«El dibujo es una de las artes más desnudas y silenciosas, una de las más cercanas a los impulsos y estados del inconsciente, y también por ello una de las más puras y primitivas. Al mismo tiempo, es extremadamente frágil, sensible a la luz y delicado en su manipulación, de ahí la dificultad para ser conservado y coleccionado, para ser expuesto. Contemplar la colección de dibujos de la exposición se convierte en una experiencia excepcional e íntima». Son palabras de Leyre Bozal, conservadora de colecciones de Fundación Mapfre y comisaria de la muestra presentada este viernes en el Museo San Telmo.
La selección de Mapfre de cerca de cien dibujos abarca un lapso de tiempo que va desde mediados del siglo XIX hasta mediados del siglo XX, concretamente, de 1864 a 1968. La exposición alberga obras de Mariano Fortuny, Juan Gris, Maruja Mallo o Pablo Picasso, entre otros. Trabajaron en el ámbito internacional y conocieron las obras de maestros como Edgar Degas, Auguste Rodin o Egon Schiele, también presentes en la exposición.
A partir de finales del siglo XIX, algunos artistas comenzaron a dibujar igual que pintaban, por lo que la concepción con respecto al dibujo fue cambiando paulatinamente. En el caso de numerosos artistas, el dibujo servirá como base para la realización de otras obras. Sin embargo, en otros, será ya una obra de arte en sí misma, con capacidad para contar cómo se dibuja la modernidad.
El recorrido expositivo se inicia con dibujos de autores españoles todavía ligados a la tradición, pero con rasgos que nos hacen pensar en ese comienzo de siglo que estaba por llegar.
El cubismo, con Pablo Picasso, Juan Gris y André Lhote como algunos de sus principales protagonistas, llevó a cabo una transformación radical del lenguaje pictórico.
La presencia privilegiada de los artistas españoles en París les permitió asistir de primera mano a la gestación del surrealismo.
Las relaciones entre los Estados francés y español se tradujeron en una fuerte impronta surrealista en esta última, que se extendería en el tiempo y que caminaría junto con otras tendencias hasta mediados del siglo XX.
«Con el paso de los años, el límite entre los géneros artísticos se diluyó en un universo creativo que mezcló el dibujo con la pintura, la escultura con la acción y la arquitectura. Un ejemplo de esta actitud lo ofrece el dibujo de Eduardo Chillida que se presenta en la exposición: es difícil establecer una solución de continuidad entre escultura, relieve, collage y dibujo», han indicado.
Colección propia
A ellos se suman más de 60 dibujos de la colección de San Telmo. La selección propuesta en esta muestra comprende el periodo comprendido entre 1868 y la década de 1960 y presenta, a modo de gabinete, obras de 25 artistas. El conjunto reúne figuras referentes en la historia del arte vasco y creadores de reconocido prestigio internacional.

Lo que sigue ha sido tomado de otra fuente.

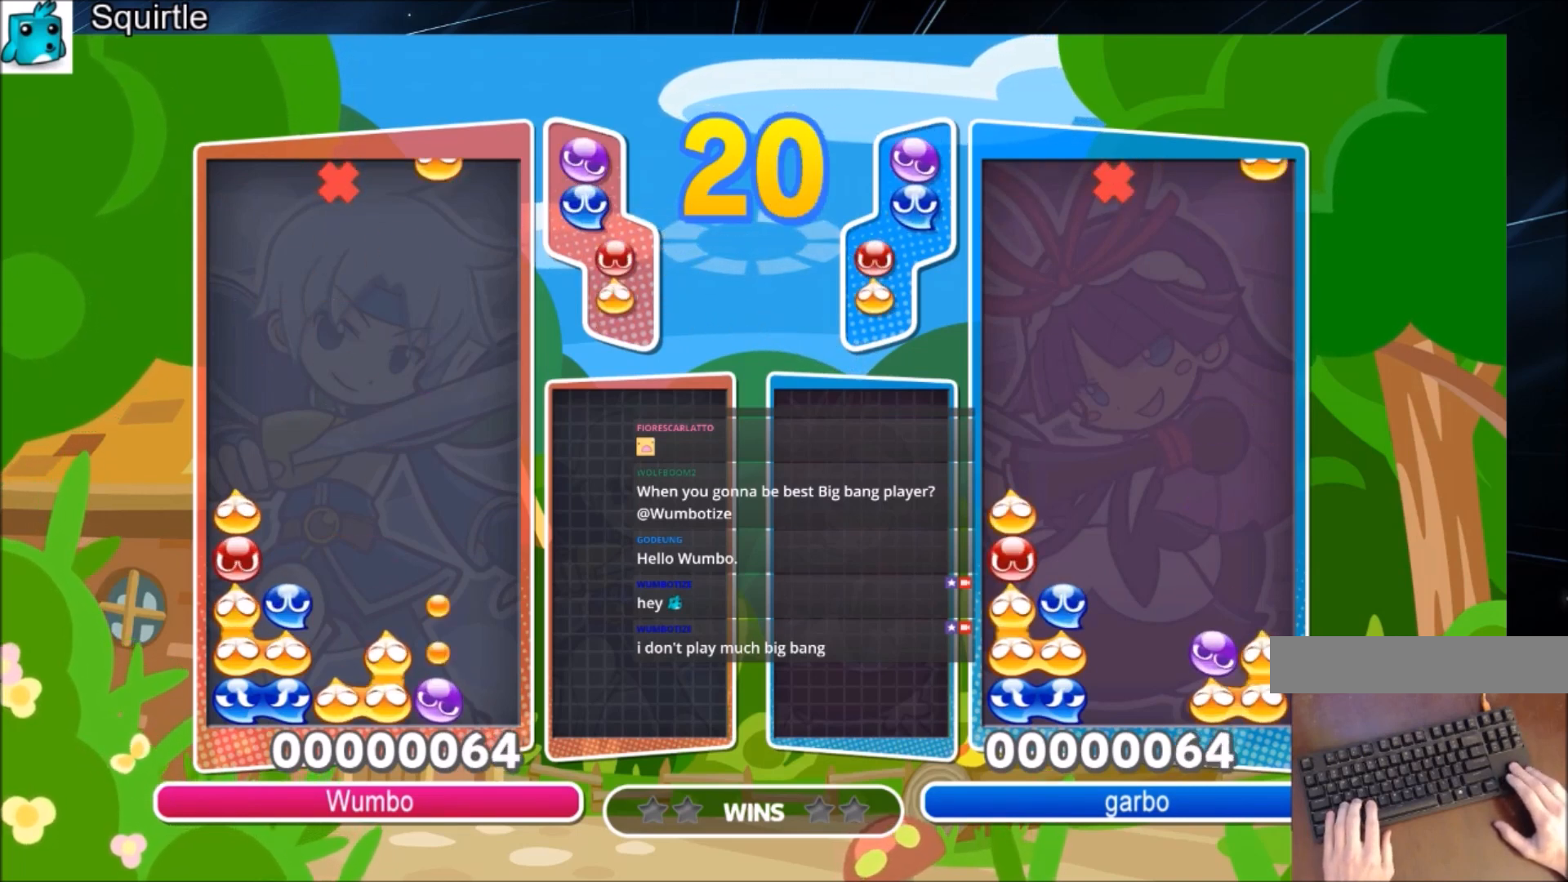
{"keys": ["up"], "events": [[467, "right", "up"]]}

También se incluyen otros trabajos menos difundidos pero de notable interés por su calidad técnica, valor estético y documental, así como por su relevancia en el contexto social y cultural de su tiempo.
La colección de dibujos del Museo San Telmo, al igual que el resto de sus fondos, se ha configurado a lo largo de sus 124 años de trayectoria mediante compras, donaciones y depósitos. Los primeros dibujos que ingresaron en la colección de Bellas Artes, gracias a una donación, lo hicieron en 1901, un año antes de la inauguración del museo. En la actualidad, la colección está compuesta por 966 obras realizadas por 102 artistas.
Son obras de artistas de reconocido prestigio internacional como Ignacio Zuloaga, José María Sert y Joaquín Sorolla, junto con las de figuras de referencia en la historia del arte vasco, tales como Aurelio Arteta, Nicolás Lekuona, María Paz Jiménez o Mari Puri Herrero.
«Con esta selección, el museo también refuerza la presencia de artistas mujeres, cuyo debido reconocimiento no se produjo en la época abordada en la exposición y que sin embargo y merecidamente ha llegado en este siglo», han señalado.
La muestra podrá visitarse desde este sábado hasta el 27 de septiembre.